E-Book, Deutsch, 120 Seiten
Brandhorst / Petersen / Hanke Internetsucht: Eltern stärken!
1. Auflage 2025
ISBN: 978-3-17-039474-2
Verlag: Kohlhammer
Format: EPUB
Kopierschutz: 6 - ePub Watermark
Ein manualisiertes Gruppentraining
E-Book, Deutsch, 120 Seiten
ISBN: 978-3-17-039474-2
Verlag: Kohlhammer
Format: EPUB
Kopierschutz: 6 - ePub Watermark
Dr. rer. nat. Dipl.-Psych. Isabel Brandhorst ist Psychotherapeutin und Leiterin der Forschungsgruppe Internetnutzungsstörungen am Universitätsklinikum Tübingen (UKT). Dr. phil. Dipl.-Psych.

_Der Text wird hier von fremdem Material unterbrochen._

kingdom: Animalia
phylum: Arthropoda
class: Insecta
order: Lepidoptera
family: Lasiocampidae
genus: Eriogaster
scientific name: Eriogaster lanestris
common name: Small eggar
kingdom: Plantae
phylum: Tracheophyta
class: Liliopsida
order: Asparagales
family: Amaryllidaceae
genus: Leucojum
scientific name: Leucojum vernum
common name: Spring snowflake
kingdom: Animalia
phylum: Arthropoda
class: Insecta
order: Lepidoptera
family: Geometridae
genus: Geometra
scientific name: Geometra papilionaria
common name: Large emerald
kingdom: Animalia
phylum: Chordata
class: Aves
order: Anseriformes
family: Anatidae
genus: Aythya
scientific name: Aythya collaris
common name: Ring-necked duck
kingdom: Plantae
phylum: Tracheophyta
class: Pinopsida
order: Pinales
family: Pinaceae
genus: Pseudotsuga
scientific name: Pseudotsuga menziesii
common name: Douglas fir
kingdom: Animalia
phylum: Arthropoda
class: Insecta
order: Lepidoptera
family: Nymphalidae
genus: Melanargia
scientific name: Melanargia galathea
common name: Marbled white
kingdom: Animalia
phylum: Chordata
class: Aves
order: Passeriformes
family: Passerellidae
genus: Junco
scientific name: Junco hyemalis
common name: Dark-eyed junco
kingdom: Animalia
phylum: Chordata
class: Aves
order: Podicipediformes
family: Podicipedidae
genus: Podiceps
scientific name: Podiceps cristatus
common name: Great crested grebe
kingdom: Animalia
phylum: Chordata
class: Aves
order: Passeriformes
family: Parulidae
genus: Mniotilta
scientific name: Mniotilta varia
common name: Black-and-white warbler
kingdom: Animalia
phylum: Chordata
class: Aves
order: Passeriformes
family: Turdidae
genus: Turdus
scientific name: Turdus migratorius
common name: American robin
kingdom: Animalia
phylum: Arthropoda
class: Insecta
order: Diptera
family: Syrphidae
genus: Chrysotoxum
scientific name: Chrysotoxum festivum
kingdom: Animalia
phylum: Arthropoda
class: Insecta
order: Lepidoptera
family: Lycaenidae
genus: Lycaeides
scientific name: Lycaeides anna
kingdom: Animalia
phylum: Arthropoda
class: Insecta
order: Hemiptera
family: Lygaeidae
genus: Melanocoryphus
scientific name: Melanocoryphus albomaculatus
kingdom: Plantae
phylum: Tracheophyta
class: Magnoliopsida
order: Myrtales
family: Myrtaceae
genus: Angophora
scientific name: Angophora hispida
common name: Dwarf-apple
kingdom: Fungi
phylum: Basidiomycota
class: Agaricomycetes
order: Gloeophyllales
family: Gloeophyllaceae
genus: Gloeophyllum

Kay Petersen ist Psychotherapeut und wissenschaftlicher Projektleiter für Studien der Sektion Suchtmedizin und Suchtforschung am UKT. Dipl.-Psych. Sara Hanke ist Mitarbeiterin der Sektion Suchtmedizin und Suchtforschung mit Schwerpunkt auf Internetnutzungsstörungen am UKT. Dr. med. Gottfried Maria Barth ist Stellvertretender Ärztlicher Direktor der Kinder- und Jugendpsychiatrie am UKT. Prof. Dr. med. Anil Batra ist Stellvertretender Ärztlicher Direktor der Klinik für Psychiatrie und Psychotherapie im Erwachsenenalter und Leiter der Sektion Suchtmedizin und Suchtforschung am UKT.
Weitere Infos & Material
2 Das ISES! Gruppentraining
2.1 Vorbereitung
2.1.1 Struktur des Trainings
Das ISES! Gruppentraining besteht aus sechs Einheiten. Jede Einheit dauert ca. 1,5 Stunden. Es ist für eine geschlossene Gruppe konzipiert. Das bedeutet, dass eine feste Gruppe die sechs Einheiten durchläuft und kein Quereinstieg mitten im Training geplant ist.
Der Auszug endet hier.